Taisuky

風の丘を越えて/西便制(ソピョンジェ)のTaisukyのレビュー・感想・評価

5.0
配信にも無く探していた映画ですが、ここのレビューでYouTubeにあると教えてもらい30年近くの時を経てやっと観られました。当時、パンソリと言うものをこの映画で初めて知ったのです。そしてこの映画のテーマである「恨ハン」と言う概念も。ハンが心に無いと歌にならない、そしてハンを乗り越えた境地まで行け、なんていう師父の言葉。あまりに過酷で、むごい話ですが、芸に一生を捧げるとはこういう事なのかと心底感動したものです。当時、繰り返しビデオで観て、最後の歌が「沈清伝」である事は字幕から分かったのですが、途中で歌われるアリランが何なのか?分からずじまいで気がかりでした。でも、いい時代ですね、調べたらすぐわかりましたし、歌もいっぱいありました。歌は「珍島アリラン」6分に及ぶ長回しの歌謡シーン、本当に映画史に残る名シーンだと思います。
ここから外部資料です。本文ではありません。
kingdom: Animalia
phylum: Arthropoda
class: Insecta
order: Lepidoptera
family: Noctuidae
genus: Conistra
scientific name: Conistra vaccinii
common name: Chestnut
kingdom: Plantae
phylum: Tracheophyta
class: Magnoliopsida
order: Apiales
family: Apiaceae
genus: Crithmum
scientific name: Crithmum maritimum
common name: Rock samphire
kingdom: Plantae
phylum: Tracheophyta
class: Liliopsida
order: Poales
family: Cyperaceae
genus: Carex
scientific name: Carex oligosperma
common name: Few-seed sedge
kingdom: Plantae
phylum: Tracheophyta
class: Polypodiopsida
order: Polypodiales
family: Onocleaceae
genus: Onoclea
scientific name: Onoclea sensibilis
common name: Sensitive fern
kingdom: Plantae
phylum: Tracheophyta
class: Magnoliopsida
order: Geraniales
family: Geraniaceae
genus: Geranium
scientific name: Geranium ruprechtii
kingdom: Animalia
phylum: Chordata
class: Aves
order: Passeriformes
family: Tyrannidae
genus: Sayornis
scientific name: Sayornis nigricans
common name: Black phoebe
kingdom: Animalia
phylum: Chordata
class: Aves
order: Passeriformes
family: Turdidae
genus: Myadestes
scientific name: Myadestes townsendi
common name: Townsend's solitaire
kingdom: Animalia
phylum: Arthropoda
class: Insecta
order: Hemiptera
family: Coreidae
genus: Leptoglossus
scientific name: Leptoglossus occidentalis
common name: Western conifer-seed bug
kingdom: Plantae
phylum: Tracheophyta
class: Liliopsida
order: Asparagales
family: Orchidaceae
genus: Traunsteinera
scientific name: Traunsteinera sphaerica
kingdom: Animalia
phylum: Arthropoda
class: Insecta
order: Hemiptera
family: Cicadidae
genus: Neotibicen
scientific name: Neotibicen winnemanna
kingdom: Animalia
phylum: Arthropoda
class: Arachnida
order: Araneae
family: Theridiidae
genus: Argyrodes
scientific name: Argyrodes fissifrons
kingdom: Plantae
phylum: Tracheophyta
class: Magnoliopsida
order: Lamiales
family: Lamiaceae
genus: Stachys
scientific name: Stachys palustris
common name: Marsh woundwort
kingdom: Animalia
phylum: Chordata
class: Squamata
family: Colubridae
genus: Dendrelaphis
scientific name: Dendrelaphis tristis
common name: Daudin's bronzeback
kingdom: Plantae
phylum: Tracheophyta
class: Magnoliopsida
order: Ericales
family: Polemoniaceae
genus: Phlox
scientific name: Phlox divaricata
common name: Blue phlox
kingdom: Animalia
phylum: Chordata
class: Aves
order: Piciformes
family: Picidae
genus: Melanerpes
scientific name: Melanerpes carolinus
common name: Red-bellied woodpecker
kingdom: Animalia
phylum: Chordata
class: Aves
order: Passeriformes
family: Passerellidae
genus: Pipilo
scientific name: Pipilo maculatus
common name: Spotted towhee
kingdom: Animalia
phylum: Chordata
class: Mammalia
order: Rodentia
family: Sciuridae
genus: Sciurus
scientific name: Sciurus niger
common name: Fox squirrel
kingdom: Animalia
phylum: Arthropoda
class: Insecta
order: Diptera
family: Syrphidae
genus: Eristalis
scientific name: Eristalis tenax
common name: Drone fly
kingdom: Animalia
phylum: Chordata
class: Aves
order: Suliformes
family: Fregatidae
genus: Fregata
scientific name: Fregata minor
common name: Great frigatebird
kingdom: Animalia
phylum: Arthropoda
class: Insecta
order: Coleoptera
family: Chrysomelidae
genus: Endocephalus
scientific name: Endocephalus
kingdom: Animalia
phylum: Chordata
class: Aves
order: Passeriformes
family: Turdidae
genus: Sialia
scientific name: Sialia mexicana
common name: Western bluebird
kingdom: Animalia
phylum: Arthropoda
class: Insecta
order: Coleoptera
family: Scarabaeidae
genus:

『アリアリラン スリスリラン アラリガナンネー~』親子(血のつながりはない)三人の一番楽しかった思い出として描かれたこのシーン。やっぱり音楽の力は偉大です。何度観ても感動します。そしてラストの「沈清伝」を演奏する二人。会話も無く歌と太鼓で映画の幕を引く、こんな映画そうは無いですね。本当に涙が溢れます。そして、今回知ったのはタイトルの西便とは全羅道の一派と言う事。だから珍島アリランなんですよね、方言も少し分かって納得です。
最後に、この映画のヒットで伝統芸能再発見のブームがきたそうで、韓国社会にとってもエポックメイキングな映画だったようです。この映画が無ければ今のソン・ソヒもいなかったかも?と思うとやっぱり必見の映画ですね。